* [Texto selecionado]:
================

Assim, o mercado distribui-se em nichos, em especial para livros que não se liguem diretamente ao ensino! Em mercados nichados a produção concentra-se em pequenas quantidades, em muitos casos, confecção tangenciando o artesanato! Tres Chic? Sim, porém exerce pressão sobre os custos e preço meu caro e persistente leitor!
Ainda sobre a segunda proposição, abordemos o lado da Oferta! Se falamos de nichos, estamos diante de pequenas editoras que concorrem com elementos extra preços, a típica concorrência monopolística, certo? Errrrrrouuuu!! O mercado é concentrado em poucos grupos, os quais controlam parcelas significativas de mercado através de diferentes selos editoriais. Exemplos? Pois não, Companhia das Letras, Grupo Editorial Record; Editora Globo; Editorial Planeta, etc. Em tempo, manuais de Organização Industrial não definem uma causalidade direta entre baixa concorrência e elevadas margens. No entanto, eles claramente nos mostram que não podemos esperar de mercados concentrados os mesmos preços de mercados plenamente concorrenciais. Assim, proponho apenas que reconheçamos: o lado da oferta e a margem das editoras é um fator explicativos dos preços (altos).

================

* [Dados fornecidos]:
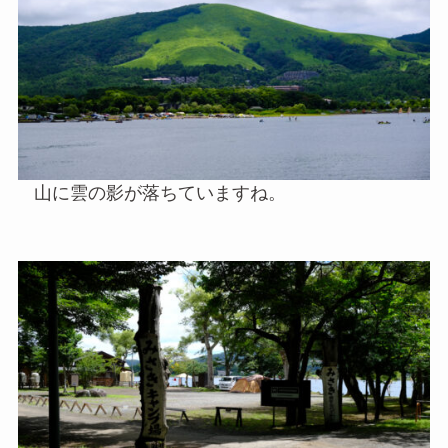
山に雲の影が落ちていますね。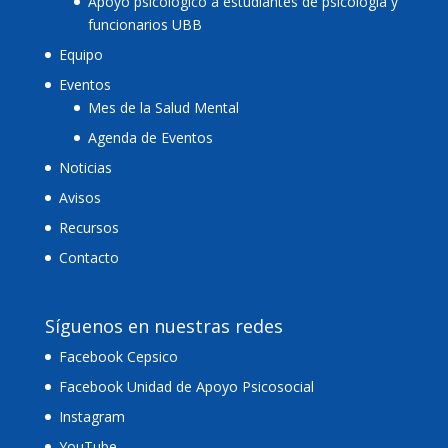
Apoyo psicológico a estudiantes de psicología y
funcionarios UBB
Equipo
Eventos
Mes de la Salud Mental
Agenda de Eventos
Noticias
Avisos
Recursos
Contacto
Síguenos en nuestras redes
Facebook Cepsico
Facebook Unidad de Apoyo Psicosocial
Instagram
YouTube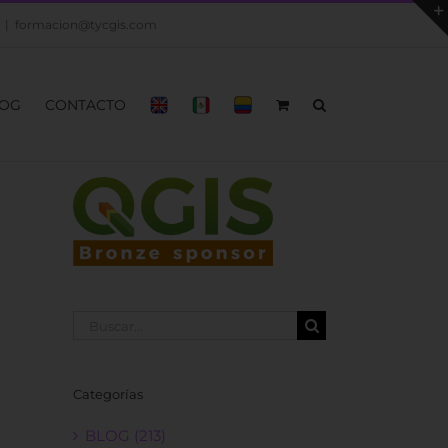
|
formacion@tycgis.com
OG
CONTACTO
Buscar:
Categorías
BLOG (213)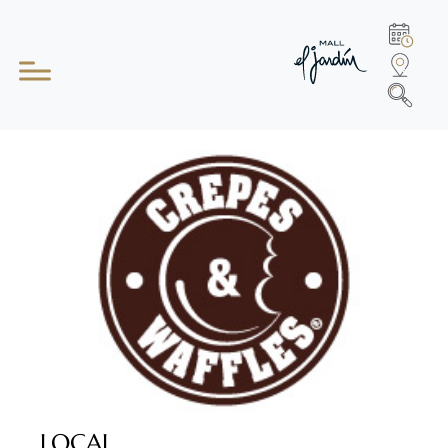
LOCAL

================

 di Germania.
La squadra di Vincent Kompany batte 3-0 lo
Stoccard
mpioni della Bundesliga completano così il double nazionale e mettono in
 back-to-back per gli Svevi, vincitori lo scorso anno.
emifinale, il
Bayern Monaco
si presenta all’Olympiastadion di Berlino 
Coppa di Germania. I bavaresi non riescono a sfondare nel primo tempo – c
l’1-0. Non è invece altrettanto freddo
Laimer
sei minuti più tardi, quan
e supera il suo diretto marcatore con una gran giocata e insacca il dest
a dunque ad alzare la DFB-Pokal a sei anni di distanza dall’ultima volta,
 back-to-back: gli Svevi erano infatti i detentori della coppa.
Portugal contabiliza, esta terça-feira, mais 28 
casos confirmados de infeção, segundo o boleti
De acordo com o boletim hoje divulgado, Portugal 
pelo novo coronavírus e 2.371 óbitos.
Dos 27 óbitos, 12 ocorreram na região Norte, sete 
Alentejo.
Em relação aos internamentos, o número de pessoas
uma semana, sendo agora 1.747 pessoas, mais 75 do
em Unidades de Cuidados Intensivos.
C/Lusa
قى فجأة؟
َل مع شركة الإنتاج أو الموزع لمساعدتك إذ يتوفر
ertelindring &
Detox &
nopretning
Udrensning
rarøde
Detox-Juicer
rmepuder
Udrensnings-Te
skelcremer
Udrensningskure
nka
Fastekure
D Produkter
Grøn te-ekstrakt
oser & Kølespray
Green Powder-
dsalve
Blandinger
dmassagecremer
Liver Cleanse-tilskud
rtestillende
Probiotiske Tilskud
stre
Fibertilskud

================

* [Problema a resolver]:
Responda com base no texto selecionado:
(a) Em mercados nichados, como se concentra a produção?
(b) Segundo o texto, por meio de que os poucos grupos controlam parcelas significativas do mercado?
(c) O que os manuais de Organização Industrial não definem?

* [Resposta]:
(a) Em pequenas quantidades, em muitos casos com uma confecção que tangencia o artesanato.
(b) Por meio de diferentes selos editoriais.
(c) Uma causalidade direta entre baixa concorrência e elevadas margens.